**文書の抜粋:**
▼▽ 本日の記事・目次 ▽▼
▼01 崩壊する介護5
事故報告書が語るストレッチャー転落・死亡事故
~ そして新たな疑惑へ ~
▼02 こども病院人工島移転再考 その3
~こども病院は誰の夢を膨らませている?~
▼01 崩壊する介護5
事故報告書が語るストレッチャー転落・死亡事故
~ そして新たな疑惑へ ~
杜撰な事故報告
特養「L」の極めて重大な過失によって引き起こされた事故で、ストレッチャーから転落、頭を強打して出血した入所者を運んだ先は、城南区にある「協力病院」だった。しかも救急搬送ではなく施設の車を使ってである。人命軽視との批判を受けても仕方があるまい。
特養側が福岡市に提出した事故報告書は不十分なもので、「バイタルチェック」を実施しながらその測定値さえ記載されていない。また、死因として「外傷性ショック」と記しているだけで、肝心の「脳挫傷」という一語は記入されていない。死亡診断書には記載されていたとされる「脳挫傷による」という箇所を、故意に削ったのではないかという疑惑を持たれても仕方あるまい。
外傷性ショックといっても打撲、ヤケドなど様々なものがあるからだ。事故後、概ね3日以内とされる事故報告書を、11日も経って提出したわりには杜撰な報告内容である。しかしその杜撰な事故報告書でも様々なことを語りかけてくる。
くすぶる「事故隠し」との指摘
もう一度整理するが、特養「L」で起きた、ストレッチャーからの転落・死亡事故についての「事故報告書」には、次のような疑問点があった。
*事故から11日も経って市に提出された。
(県「要領」では概ね3日以内)
*死因があいまい。脳挫傷という肝心の一語が入っていない。
*事故時の介護職員の人数・配置が判然としない。
*なぜ救急搬送ではなかったのか、について説明がなされていない。
しかし、入所者を移動用ストレッチャーから入浴用ストレッチャーに移す際、サイドバー(転落防止柵)を下げたまま、手の届かぬ状態になり転落させるという介護職員の「過失」は明記されている。介護の専門家ならば、転落のくだりを一読しただけで、事件性を疑うという。しかし、特養側からも搬送先病院からも警察への届けはなされなかった。
必然的に「事故隠し」という言葉が浮かんでくる。
中央区に在る特養「L」の近くには、いくらでも病院があるはずなのに、わざわざ離れた城南区の病院に搬送している。そこが入所者のかかりつけであろうと、特養の系列であろうと、人命より重たい理由は存在しない。一刻を争うはずのけが人を、系列病院に搬送したこと自体、極めて不自然だったのである。

**課題一覧:**
a. この記事によると、特養「L」の事故報告書は事故から何日経って市に提出されましたか。
b. この記事のうち、「しかし、入所者を移動用ストレ」から「必然的に「事故隠し」という言葉が浮かんでくる。」までの箇所を、一字も変えずに書き出して返してください。

(記録データ)

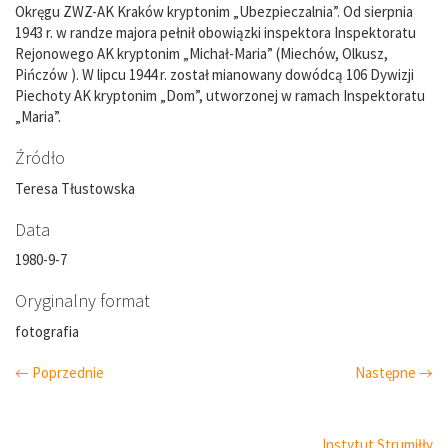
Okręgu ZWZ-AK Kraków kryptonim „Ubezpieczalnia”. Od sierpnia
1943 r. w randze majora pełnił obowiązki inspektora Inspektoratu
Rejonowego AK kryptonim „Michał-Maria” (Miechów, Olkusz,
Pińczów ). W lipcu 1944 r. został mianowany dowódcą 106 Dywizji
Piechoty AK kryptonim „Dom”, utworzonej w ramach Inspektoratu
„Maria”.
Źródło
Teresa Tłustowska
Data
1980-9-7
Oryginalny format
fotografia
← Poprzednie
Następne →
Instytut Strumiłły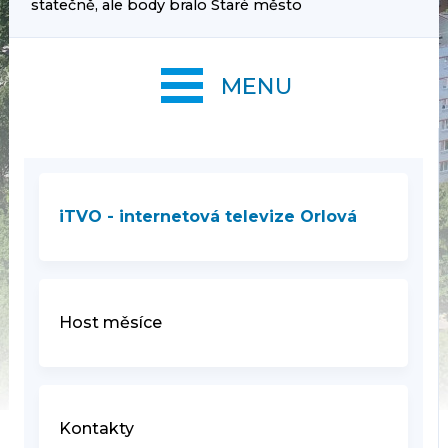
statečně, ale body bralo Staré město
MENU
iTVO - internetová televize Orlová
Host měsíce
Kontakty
---
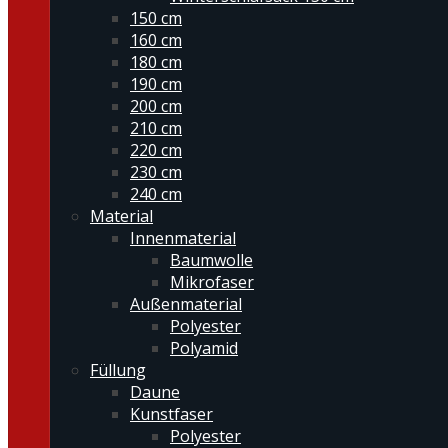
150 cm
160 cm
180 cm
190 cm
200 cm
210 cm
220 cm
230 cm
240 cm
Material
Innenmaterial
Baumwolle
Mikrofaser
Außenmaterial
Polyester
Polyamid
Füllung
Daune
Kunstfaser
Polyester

**課題の解答:**
a. 事故から11日経って提出されました。

b.
しかし、入所者を移動用ストレッチャーから入浴用ストレッチャーに移す際、サイドバー(転落防止柵)を下げたまま、手の届かぬ状態になり転落させるという介護職員の「過失」は明記されている。介護の専門家ならば、転落のくだりを一読しただけで、事件性を疑うという。しかし、特養側からも搬送先病院からも警察への届けはなされなかった。
必然的に「事故隠し」という言葉が浮かんでくる。